ASSIGNMENT. With the pictures omitted, repeat exactly the lines below starting with the line that has "Benutzernamen auf, der" and going on through the line that has "figyelmet, hogy a".

PROVIDED RECORDS.
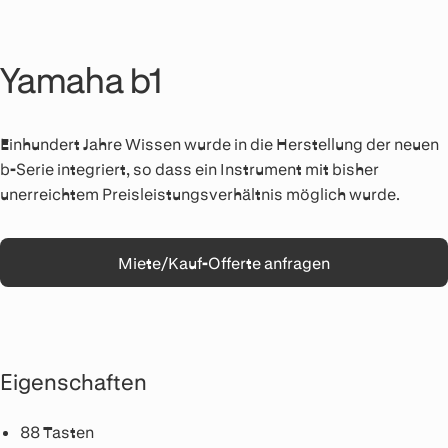
Yamaha b1
Einhundert Jahre Wissen wurde in die Herstellung der neuen
b-Serie integriert, so dass ein Instrument mit bisher
unerreichtem Preisleistungsverhältnis möglich wurde.
Miete/Kauf-Offerte anfragen
Eigenschaften
88 Tasten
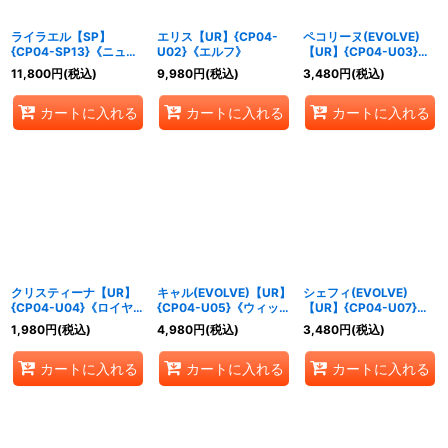
ライラエル【SP】
エリス【UR】{CP04-
ペコリーヌ(EVOLVE)
{CP04-SP13}《ニュー
U02}《エルフ》
【UR】{CP04-U03}
トラル》
《ロイヤル》
11,800
円
(税込)
9,980
円
(税込)
3,480
円
(税込)
カートに入れる
カートに入れる
カートに入れる
クリスティーナ【UR】
キャル(EVOLVE)【UR】
シェフィ(EVOLVE)
{CP04-U04}《ロイヤ
{CP04-U05}《ウィッ
【UR】{CP04-U07}
ル》
チ》
《ドラゴン》
1,980
円
(税込)
4,980
円
(税込)
3,480
円
(税込)
カートに入れる
カートに入れる
カートに入れる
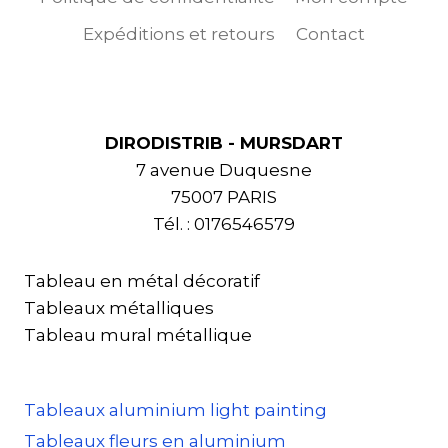
Expéditions et retours
Contact
DIRODISTRIB - MURSDART
7 avenue Duquesne
75007 PARIS
Tél. : 0176546579
Tableau en métal décoratif
Tableaux métalliques
Tableau mural métallique
Tableaux aluminium light painting
Tableaux fleurs en aluminium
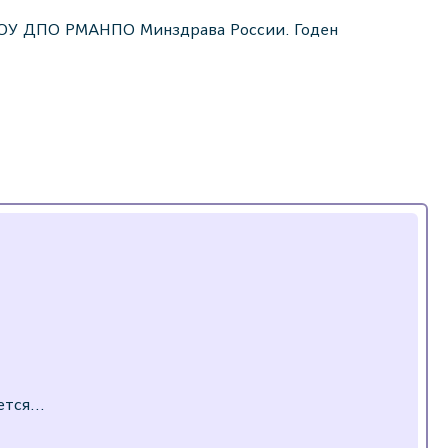
БОУ ДПО РМАНПО Минздрава России. Годен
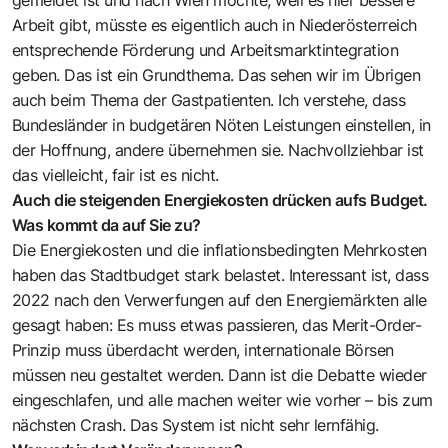
Arbeit gibt, müsste es eigentlich auch in Niederösterreich
entsprechende Förderung und Arbeitsmarktintegration
geben. Das ist ein Grundthema. Das sehen wir im Übrigen
auch beim Thema der Gastpatienten. Ich verstehe, dass
Bundesländer in budgetären Nöten Leistungen einstellen, in
der Hoffnung, andere übernehmen sie. Nachvollziehbar ist
das vielleicht, fair ist es nicht.
Auch die steigenden Energiekosten drücken aufs Budget.
Was kommt da auf Sie zu?
Die Energiekosten und die inflationsbedingten Mehrkosten
haben das Stadtbudget stark belastet. Interessant ist, dass
2022 nach den Verwerfungen auf den Energiemärkten alle
gesagt haben: Es muss etwas passieren, das Merit-Order-
Prinzip muss überdacht werden, internationale Börsen
müssen neu gestaltet werden. Dann ist die Debatte wieder
eingeschlafen, und alle machen weiter wie vorher – bis zum
nächsten Crash. Das System ist nicht sehr lernfähig.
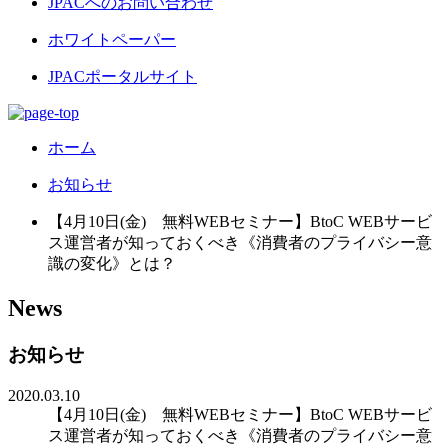
JPACへのお問い合わせ
ホワイトペーパー
JPACポータルサイト
ホーム
お知らせ
【4月10日(金) 無料WEBセミナー】BtoC WEBサービ
ス運営者が知っておくべき《消費者のプライバシー意
識の変化》とは？
News
お知らせ
2020.03.10
【4月10日(金) 無料WEBセミナー】BtoC WEBサービ
ス運営者が知っておくべき《消費者のプライバシー意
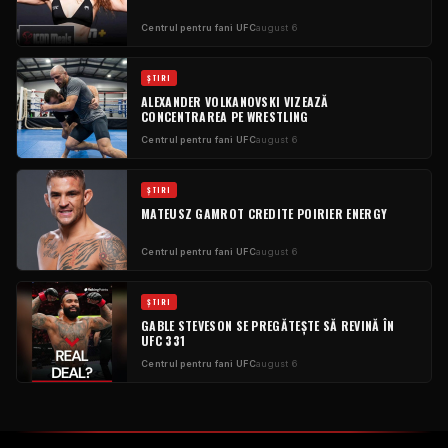
Centrul pentru fani UFC
august 6
ŞTIRI
ALEXANDER VOLKANOVSKI VIZEAZĂ
CONCENTRAREA PE WRESTLING
Centrul pentru fani UFC
august 6
ŞTIRI
MATEUSZ GAMROT CREDITE POIRIER ENERGY
Centrul pentru fani UFC
august 6
ŞTIRI
GABLE STEVESON SE PREGĂTEȘTE SĂ REVINĂ ÎN
UFC 331
Centrul pentru fani UFC
august 6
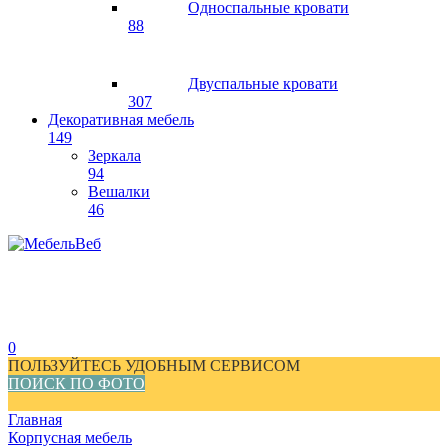
Односпальные кровати
88
Двуспальные кровати
307
Декоративная мебель
149
Зеркала
94
Вешалки
46
0
ПОЛЬЗУЙТЕСЬ УДОБНЫМ СЕРВИСОМ
ПОИСК ПО ФОТО
Главная
Корпусная мебель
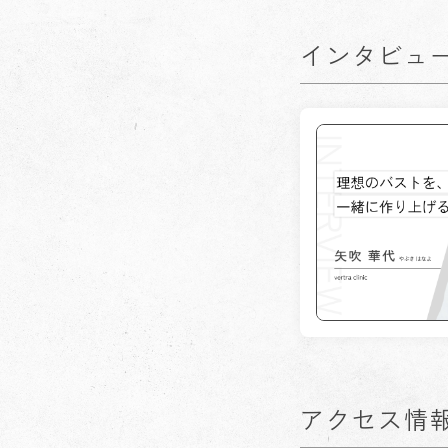
インタビュ
アクセス情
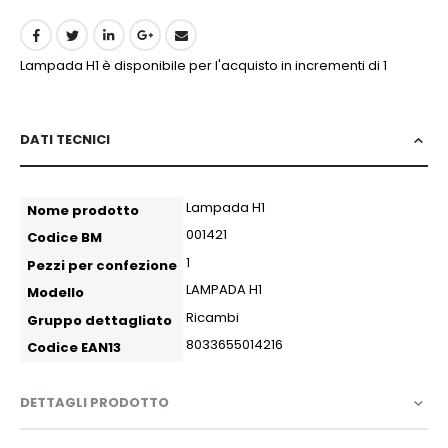
Lampada H1 è disponibile per l'acquisto in incrementi di 1
DATI TECNICI
More
Lampada H1
Nome prodotto
more
001421
Codice BM
more
1
Pezzi per confezione
Information
LAMPADA H1
Modello
Ricambi
Gruppo dettagliato
8033655014216
Codice EAN13
DETTAGLI PRODOTTO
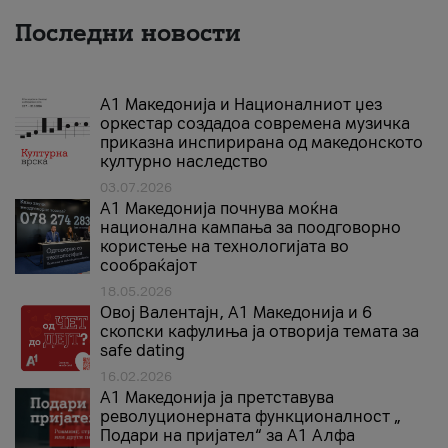
Последни новости
А1 Македонија и Националниот џез
оркестар создадоа современа музичка
приказна инспирирана од македонското
културно наследство
03.07.2026
A1 Македонија почнува моќна
национална кампања за поодговорно
користење на технологијата во
сообраќајот
18.05.2026
Овој Валентајн, A1 Македонија и 6
скопски кафулиња ја отворија темата за
safe dating
16.02.2026
А1 Македонија ја претставува
револуционерната функционалност „
Подари на пријател“ за А1 Алфа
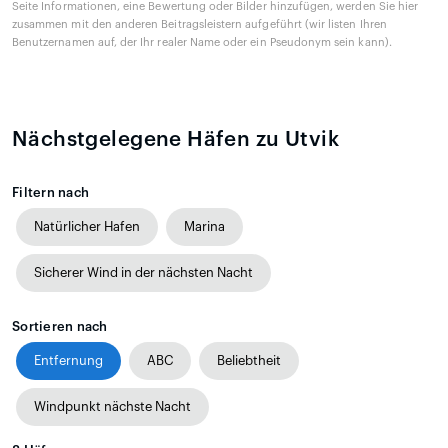
Seite Informationen, eine Bewertung oder Bilder hinzufügen, werden Sie hier
zusammen mit den anderen Beitragsleistern aufgeführt (wir listen Ihren
Benutzernamen auf, der Ihr realer Name oder ein Pseudonym sein kann).
Nächstgelegene Häfen zu Utvik
Filtern nach
Natürlicher Hafen
Marina
Sicherer Wind in der nächsten Nacht
Sortieren nach
Entfernung
ABC
Beliebtheit
Windpunkt nächste Nacht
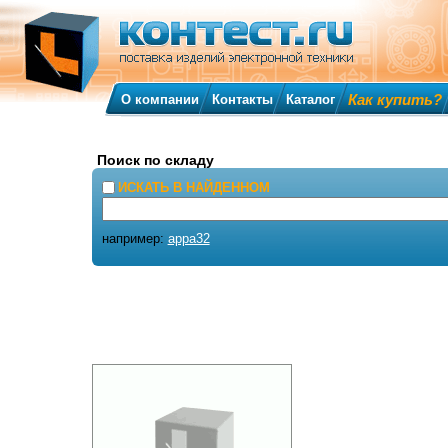
Как купить?
О компании
Контакты
Каталог
Поиск по складу
ИСКАТЬ В НАЙДЕННОМ
например:
appa32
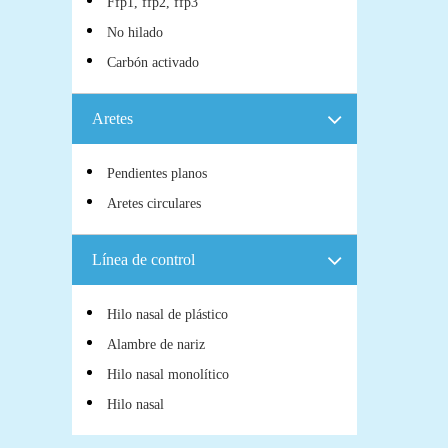
Ffp1, ffp2, ffp3
No hilado
Carbón activado
Aretes
Pendientes planos
Aretes circulares
Línea de control
Hilo nasal de plástico
Alambre de nariz
Hilo nasal monolítico
Hilo nasal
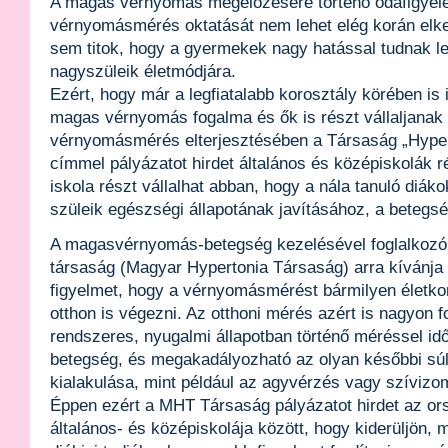
A magas vérnyomás megelőzésére történő odafigyelé
vérnyomásmérés oktatását nem lehet elég korán elke
sem titok, hogy a gyermekek nagy hatással tudnak le
nagyszüleik életmódjára.
Ezért, hogy már a legfiatalabb korosztály körében is 
magas vérnyomás fogalma és ők is részt vállaljanak 
vérnyomásmérés elterjesztésében a Társaság „Hyper
címmel pályázatot hirdet általános és középiskolák 
iskola részt vállalhat abban, hogy a nála tanuló diá
szüleik egészségi állapotának javításához, a beteg
A magasvérnyomás-betegség kezelésével foglalkozó
társaság (Magyar Hypertonia Társaság) arra kívánja r
figyelmet, hogy a vérnyomásmérést bármilyen életkor
otthon is végezni. Az otthoni mérés azért is nagyon f
rendszeres, nyugalmi állapotban történő méréssel id
betegség, és megakadályozható az olyan későbbi s
kialakulása, mint például az agyvérzés vagy szívizom
Éppen ezért a MHT Társaság pályázatot hirdet az o
általános- és középiskolája között, hogy kiderüljön, 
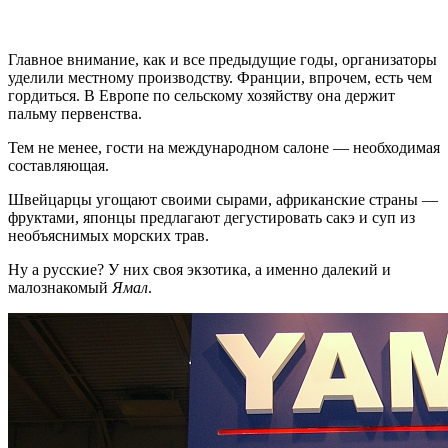
Главное внимание, как и все предыдущие годы, организаторы
уделили местному производству. Франции, впрочем, есть чем
гордиться. В Европе по сельскому хозяйству она держит
пальму первенства.
Тем не менее, гости на международном салоне — необходимая
составляющая.
Швейцарцы угощают своими сырами, африканские страны —
фруктами, японцы предлагают дегустировать сакэ и суп из
необъяснимых морских трав.
Ну а русские? У них своя экзотика, а именно далекий и
малознакомый
Ямал
.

YOUR SOLUTION.
Benutzernamen auf, der Ihr realer Name oder ein Pseudonym sein kann).
Nächstgelegene Häfen zu Utvik
Filtern nach
Natürlicher Hafen
Marina
Sicherer Wind in der nächsten Nacht
Sortieren nach
Entfernung
ABC
Beliebtheit
Windpunkt nächste Nacht
Как купить?
О компании
Контакты
Каталог
Поиск по складу
ИСКАТЬ В НАЙДЕННОМ
например:
appa32
Ffp1, ffp2, ffp3
No hilado
Carbón activado
Aretes
Pendientes planos
Aretes circulares
Línea de control
Hilo nasal de plástico
Alambre de nariz
Hilo nasal monolítico
Hilo nasal
A magas vérnyomás megelőzésére történő odafigyelé
vérnyomásmérés oktatását nem lehet elég korán elke
sem titok, hogy a gyermekek nagy hatással tudnak le
nagyszüleik életmódjára.
Ezért, hogy már a legfiatalabb korosztály körében is 
magas vérnyomás fogalma és ők is részt vállaljanak 
vérnyomásmérés elterjesztésében a Társaság „Hyper
címmel pályázatot hirdet általános és középiskolák 
iskola részt vállalhat abban, hogy a nála tanuló diá
szüleik egészségi állapotának javításához, a beteg
A magasvérnyomás-betegség kezelésével foglalkozó
társaság (Magyar Hypertonia Társaság) arra kívánja r
figyelmet, hogy a vérnyomásmérést bármilyen életkor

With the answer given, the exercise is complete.